L’air va manquer, on le sait dès les premières lignes mais on y glisse avec avidité. Victime consentante.
Anita, Adam, Adèle. Le triangle du drame. Un triangle amoureux. Le pitch est classique, trop lu, trop vu. Aucunement quand il est dressé par la plume de Nathacha Appanah.
Elle s’empare des états d’âmes, de ces pensées fugaces que l’on voudrait taire sans fard.
Anita et Adam, la rencontre évidente de deux êtres qui se reconnaissent; l’un se rêve peintre l’autre écrivain. Ensemble, ils se croient plus fort, prêt à faire quelque chose d’unique, à créer l’œuvre de leur vie.

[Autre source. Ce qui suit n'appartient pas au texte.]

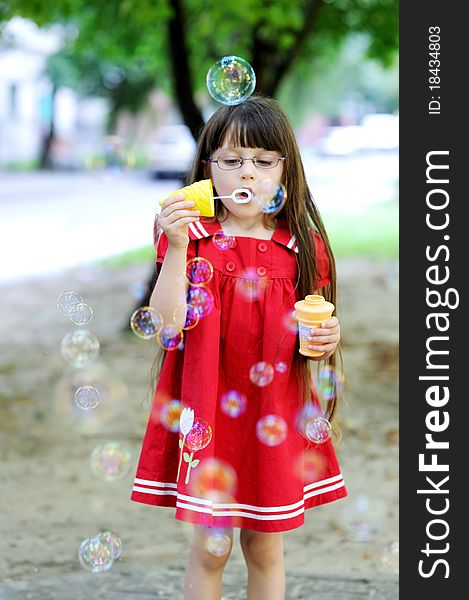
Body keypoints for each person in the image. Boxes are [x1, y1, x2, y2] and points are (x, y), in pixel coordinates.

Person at [131, 95, 347, 600]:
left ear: (284, 170)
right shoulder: (193, 239)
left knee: (265, 548)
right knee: (211, 549)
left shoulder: (302, 247)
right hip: (207, 409)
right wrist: (179, 247)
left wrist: (324, 341)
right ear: (208, 169)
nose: (245, 174)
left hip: (272, 410)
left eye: (262, 161)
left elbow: (312, 337)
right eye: (230, 161)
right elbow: (163, 324)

Portrait sans concession des petits renoncements du quotidien, de la facilité à s’oublier pour rentrer dans les attentes du couple, dans les attentes de la société, de ces solitudes dans lesquelles il est si facile de s’enfermer.
Une plongée menée avec brio dans le sentiment déchirant de la culpabilité, culpabilité d’être soi quand on doit d’abord être femme, mère ( à noter: des passages justes et bouleversants sur la place de l’enfant) et tenir son rang. De l’impossibilité à se détacher sans haine de soi, sans haine de l’autre.

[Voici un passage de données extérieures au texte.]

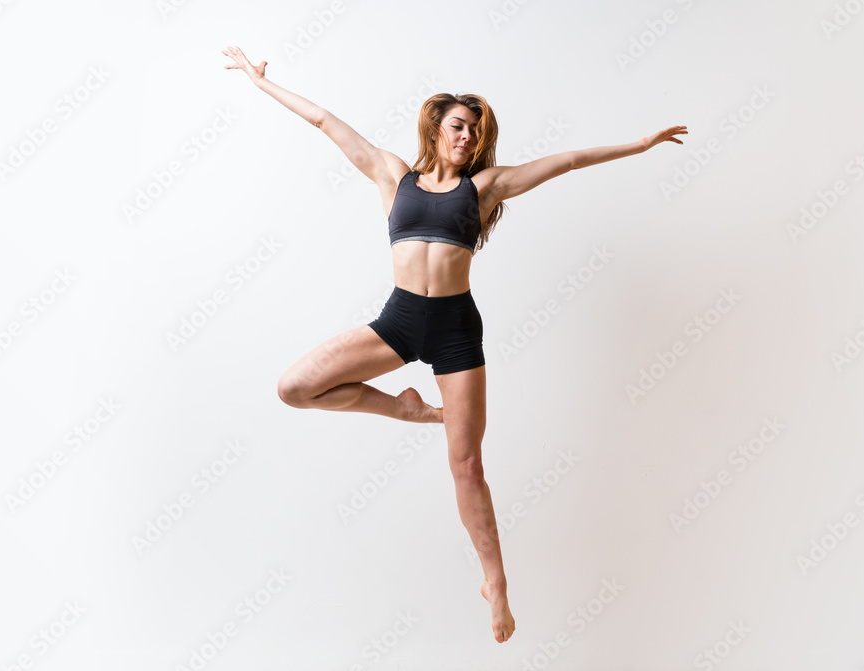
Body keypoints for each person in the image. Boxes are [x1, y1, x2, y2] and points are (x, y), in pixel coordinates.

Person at [222, 45, 687, 644]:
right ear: (436, 131)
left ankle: (496, 583)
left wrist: (640, 145)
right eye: (459, 127)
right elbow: (324, 121)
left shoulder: (486, 187)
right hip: (399, 322)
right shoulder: (394, 175)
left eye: (476, 130)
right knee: (295, 387)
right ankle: (406, 409)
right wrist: (262, 85)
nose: (468, 136)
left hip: (456, 331)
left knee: (467, 466)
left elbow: (567, 160)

Une réflexion intelligente sur l’oubli des rêves et des ambitions, sur la facilité à mettre de côté l’essentiel.
Un roman violent, dans la même veine que Dans le jardin de l’ogre de Leila Slimani, avec cette sensation d’enfermement, ce huit clos chabrolien où l’on palpe l’enfer derrière chaque porte.

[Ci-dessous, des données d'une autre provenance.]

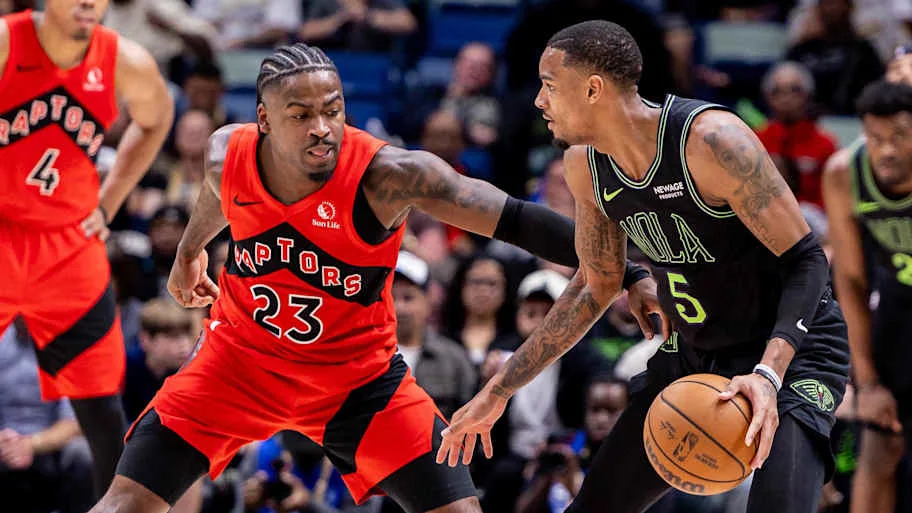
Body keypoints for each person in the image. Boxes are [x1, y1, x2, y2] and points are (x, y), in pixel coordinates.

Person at [87, 42, 664, 513]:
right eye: (301, 115)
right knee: (125, 503)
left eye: (333, 110)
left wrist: (629, 267)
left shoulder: (389, 176)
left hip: (358, 384)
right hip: (235, 367)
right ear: (262, 119)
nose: (322, 128)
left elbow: (514, 217)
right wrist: (191, 251)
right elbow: (219, 191)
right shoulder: (225, 152)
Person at [439, 20, 850, 513]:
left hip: (791, 351)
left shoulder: (711, 141)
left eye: (549, 86)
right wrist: (500, 390)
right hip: (695, 353)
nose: (538, 101)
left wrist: (768, 373)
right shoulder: (585, 165)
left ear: (593, 89)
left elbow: (807, 260)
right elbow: (595, 285)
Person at [0, 0, 173, 499]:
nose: (88, 2)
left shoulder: (125, 61)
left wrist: (111, 197)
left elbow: (157, 119)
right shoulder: (7, 43)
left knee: (103, 415)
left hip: (68, 246)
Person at [822, 79, 912, 513]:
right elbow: (852, 280)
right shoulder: (844, 173)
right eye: (876, 138)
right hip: (897, 311)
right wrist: (868, 380)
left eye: (900, 136)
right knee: (879, 448)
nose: (887, 150)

La langue est superbe, enlevée et graphique, musicale et envoûtante.
Extraits:
« Non, se persuade alors Anita, cette vie n’est pas moins courageuse qu’une autre au-devant du monde, dans les transports, chez les nounous, dans les crèches, non, cette vie n’est pas moins honorable qu’une autre dans le bruit du monde, à écouter, à parler, à réfléchir, à écrire. »
« Peut être que dans cette répétition, elle finira par découvrir ce qui lui échappe, retrouver ce qu’elle a perdu (mais quoi?), obtenir la solution (mais à quel problème? ) ou la réponse (mais à quelle question?). »
Tu es sacrément convaincante !
Parce que ce roman est très bon! L’atmosphère est vraiment singulière, on a vraiment l’impression de regarder par le trou de la serrure, d’entrer dans le monde intime de ces personnages!
Comment veux-tu que j’écrive mon billet après ta superbe chronique???